On the other side of the main space, the bathroom includes a shower, vanity sink, and flushing toilet. Casagaea says the shower cubicle measures 80 x 120 cm, a useful detail for anyone who measures tiny-house comfort in real-world terms rather than renderings. The bath is compact, but it is complete, and that is the difference between a novelty build and a livable one.

Exterior styling that stays practical
Outside, the Algarve uses engineered wood and a sloping roof, which gives it a clean, modern profile with a slightly Scandinavian feel. That aesthetic fits the house’s larger message: this is a towable dwelling that wants to look calm and durable, not playful or overly rustic. The design reads as considered, not cute.
Casagaea also says the Algarve can be customized in materials and furniture, which gives buyers some room to tune the interior without losing the core logic of the model. For tiny-house buyers, that flexibility is often the difference between something that looks good in a catalog and something that feels personal once lived in.
- Delivered fully equipped
- Built on a double-axle trailer
- No mezzanine or loft
- Intended for up to two people
- Optional off-grid package with solar power and rainwater collection
Transport, delivery, and build timeline
Casagaea says transport for the Algarve requires a BE category licence for trailers up to 3,500 kg, or C1E for heavier weights. That is the kind of detail that matters long before move-in day, because towability is part of the ownership equation in the tiny-house world. A compact home still has to make sense on the road, not just on the lot.

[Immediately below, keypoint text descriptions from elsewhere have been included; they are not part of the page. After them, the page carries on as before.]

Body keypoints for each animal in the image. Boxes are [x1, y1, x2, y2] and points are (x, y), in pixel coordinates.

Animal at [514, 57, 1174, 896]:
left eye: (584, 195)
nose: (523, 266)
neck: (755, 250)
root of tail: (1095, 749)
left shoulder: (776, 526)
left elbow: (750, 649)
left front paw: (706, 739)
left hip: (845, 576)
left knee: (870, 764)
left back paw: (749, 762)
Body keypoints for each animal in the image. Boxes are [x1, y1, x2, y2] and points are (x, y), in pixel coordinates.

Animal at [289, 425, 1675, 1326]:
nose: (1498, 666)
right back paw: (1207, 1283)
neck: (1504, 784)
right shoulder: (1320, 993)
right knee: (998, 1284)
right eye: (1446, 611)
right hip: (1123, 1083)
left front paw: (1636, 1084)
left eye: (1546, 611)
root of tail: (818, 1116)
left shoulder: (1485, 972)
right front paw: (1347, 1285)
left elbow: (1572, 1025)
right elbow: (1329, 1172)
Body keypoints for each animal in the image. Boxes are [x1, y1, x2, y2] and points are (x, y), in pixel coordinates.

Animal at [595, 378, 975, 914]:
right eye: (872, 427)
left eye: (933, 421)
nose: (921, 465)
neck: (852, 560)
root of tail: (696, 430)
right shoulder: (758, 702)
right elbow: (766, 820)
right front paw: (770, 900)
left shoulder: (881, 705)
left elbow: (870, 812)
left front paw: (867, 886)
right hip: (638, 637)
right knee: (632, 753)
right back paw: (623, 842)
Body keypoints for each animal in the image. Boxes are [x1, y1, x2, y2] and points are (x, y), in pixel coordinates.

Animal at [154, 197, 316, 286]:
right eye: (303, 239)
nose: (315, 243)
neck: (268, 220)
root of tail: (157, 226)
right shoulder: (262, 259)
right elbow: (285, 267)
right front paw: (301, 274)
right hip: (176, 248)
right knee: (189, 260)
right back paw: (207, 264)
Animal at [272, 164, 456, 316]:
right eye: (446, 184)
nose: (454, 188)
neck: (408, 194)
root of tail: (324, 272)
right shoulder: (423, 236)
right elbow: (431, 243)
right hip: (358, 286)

The company says the house is delivered fully equipped, and its FAQ puts a typical production time at 10 to 12 weeks. Delivery is available throughout Portugal and Europe, and Casagaea can also handle installation. That combination makes the Algarve feel less like a one-off object and more like a repeatable product, which is important for buyers who want a streamlined path from order to placement.
The builder behind the model
Casagaea says it is based in Braga, Portugal, at Rua Fonte do Paraíso, 4, Mire de Tibães, and it invites customers to visit its factory and showroom. Visits are available Monday to Friday from 9:00 a.m. to 6:00 p.m. The company also says it has more than 25 years of experience working with wood and more than 15 years in tiny-house construction.
That background helps explain the confidence behind the Algarve. Casagaea describes its mission as becoming a reference in the European tiny-house market through innovation, quality, comfort, and sustainability. In practice, the Algarve is the clearest expression of that pitch so far: a home that treats access, daily ease, and livability as design priorities rather than afterthoughts.
For readers who like the tiny-house idea but not the climb, the Algarve lands in a very specific sweet spot. It keeps the footprint compact, the interior bright, and the sleeping space on the ground where it belongs. That is the whole argument in one model: tiny living does not have to mean loft living.